Sad to say, more people will probably see Shinchirio Watanabe's shorts in the Animatrix collection than will see Knockin' on Heaven's Door, the Cowboy Bebop movie. Ah, well. Perhaps Animatrix will bring Watanabe new fans. We can hope. Just like I can pray that the Oscar for Hayao Miyazaki's Spirited Away will hearken a new day for American appreciation for Japanese animation.

Miyazaki is in a class by himself, of course. The House of Mouse (and its subsidiaries) were smart enough to recognize a genius when they saw one, too. Although one could argue with the way Disney has marketed Miyazaki, just as you could question some of the choices made in the English voice-work on the Disney releases of Miyazaki's films, I am not in the mood to second-guess anyone willing to try to hook Americans on the work of this incredible filmmaker.

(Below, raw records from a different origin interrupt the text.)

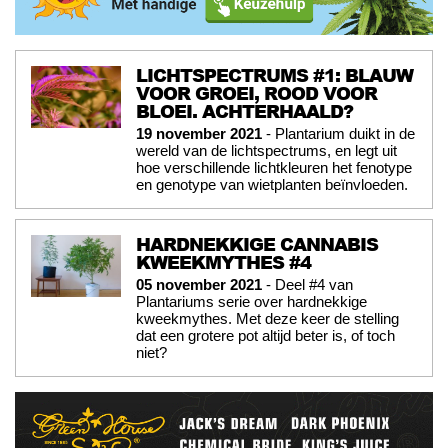
LICHTSPECTRUMS #1: BLAUW
VOOR GROEI, ROOD VOOR
BLOEI. ACHTERHAALD?
19 november 2021
- Plantarium duikt in de
wereld van de lichtspectrums, en legt uit
hoe verschillende lichtkleuren het fenotype
en genotype van wietplanten beïnvloeden.
HARDNEKKIGE CANNABIS
KWEEKMYTHES #4
05 november 2021
- Deel #4 van
Plantariums serie over hardnekkige
kweekmythes. Met deze keer de stelling
dat een grotere pot altijd beter is, of toch
niet?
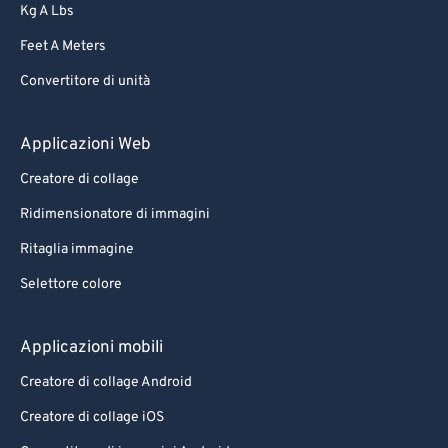
Kg A Lbs
Feet A Meters
Convertitore di unità
Applicazioni Web
Creatore di collage
Ridimensionatore di immagini
Ritaglia immagine
Selettore colore
Applicazioni mobili
Creatore di collage Android
Creatore di collage iOS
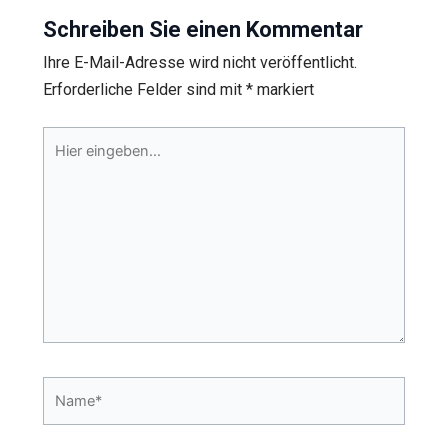
Schreiben Sie einen Kommentar
Ihre E-Mail-Adresse wird nicht veröffentlicht.
Erforderliche Felder sind mit
*
markiert
Hier
eingeben…
Name*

I am especially happy that Disney has finally released some of Miyazaki's earlier films on American/English language DVDs. Kiki's Delivery Service was especially high on my personal list. With good reason. It's a delightful tale of a young witch coming of age, learning to recognize her own talents, and striving to serve her community.

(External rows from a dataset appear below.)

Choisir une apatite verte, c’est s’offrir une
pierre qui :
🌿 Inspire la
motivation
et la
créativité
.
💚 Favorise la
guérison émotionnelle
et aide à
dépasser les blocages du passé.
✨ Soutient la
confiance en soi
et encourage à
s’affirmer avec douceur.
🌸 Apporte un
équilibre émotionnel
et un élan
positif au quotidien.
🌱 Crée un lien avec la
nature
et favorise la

Miyazaki has said that he is concerned about the fact that young girls seem ignorant of their cultural heritage and show a general lack of self-esteem. Well, all I can say is that all those academics who worry about Reviving Ophelia better take a lesson from this aging gent from Japan. Miyazaki's girls aren't just revived, they're resplendent! Kiki is a marvelous example. So, too, is young Chihiro (Daveigh Chase) in Spirited Away. She starts out the film as a peevish and frightened little girl, afraid to enter an abandoned building or let go of her mother's hand. And she is equally petrified at the thought of living in a new home and starting a new social life in a new school.

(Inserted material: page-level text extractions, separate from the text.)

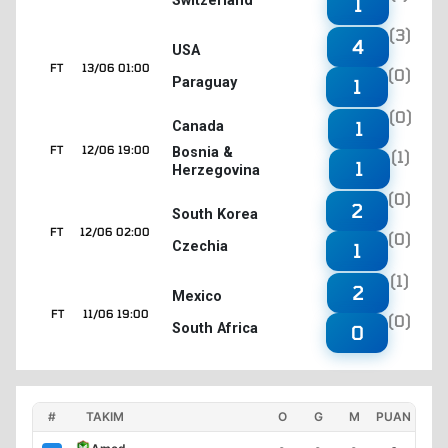
Switzerland
1
(3)
4
USA
FT
13/06 01:00
(0)
Paraguay
1
(0)
1
Canada
FT
12/06 19:00
Bosnia &
(1)
1
Herzegovina
(0)
2
South Korea
FT
12/06 02:00
(0)
Czechia
1
(1)
2
Mexico
FT
11/06 19:00
(0)
South Africa
0
#
TAKIM
O
G
M
PUAN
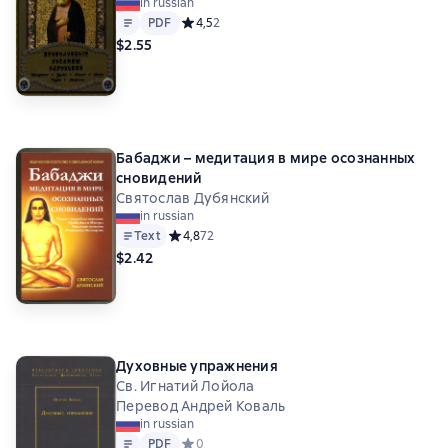
in russian
Text
PDF
PDF
Средний рейтинг 4,5 на основе 2 оценок
4,5
2
$2.55
Бабаджи – медитация в мире осознанных
сновидений
Святослав Дубянский
in russian
Text
Средний рейтинг 4,8 на основе 72 оценок
4,8
72
$2.42
Духовные упражнения
Св. Игнатий Лойола
Перевод Андрей Коваль
in russian
Text
PDF
PDF
Средний рейтинг 0 на основе 0 оценок
0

All that changes when she and her parents innocently invade an amusement park of the spirit world and decide (big mistake!) to chow down at a feast they happen upon. Chihiro's gluttonous parents are transformed into pigs. To free them from their porcine enchantment, our spindly-legged young lass must bravely enter a hostile, sometimes even horrific world and triumph there. She does. And by the end of the movie, she knows that she can handle anything life can dish out.

Miyazaki's animation is breathtakingly beautiful and incredibly intricate (and except for a couple of water and bubble effects, entirely and painstakingly hand-drawn). But the filmmaker is equally talented as a storyteller, weaving Japanese fable and folklore into a plot that is unabashedly moralistic.

The filmmaker doesn't simply want his heroines (or heroes) to flourish. It's not about self-worth based in empty pride and entitlement. Miyazaki's protagonists learn to take responsibility not only for their own actions, but to try to work for the common good of all. Environmental (almost luddite-like) messages are common to Miyazaki's work. Princess Mononoke practically slugged you over the head with them! Which is one of the reasons that is not my favorite Miyazaki film. But even in his latest Alice in the Wonderland Bathhouse parable, the sensei slips a few of his life lessons in, just a little more subtly.

For example, when a dreaded Stink Spirit comes to call, it spews forth foul waste, garbage, and old bicycles as Chihiro tends to its bath. After a ritualized cleansing, it turns out that the Stink Spirit is nothing more than a miserably befouled River Spirit in need of a little help from its friends.

Unfortunately, girl power and Earth Day sermons aren't enough to make people watch a movie. Is winning an Oscar? I hope so. Because some of the best science fiction and fantasy films in the world are coming out of Japan. They call it anime. But you can just call it first-rate filmmaking.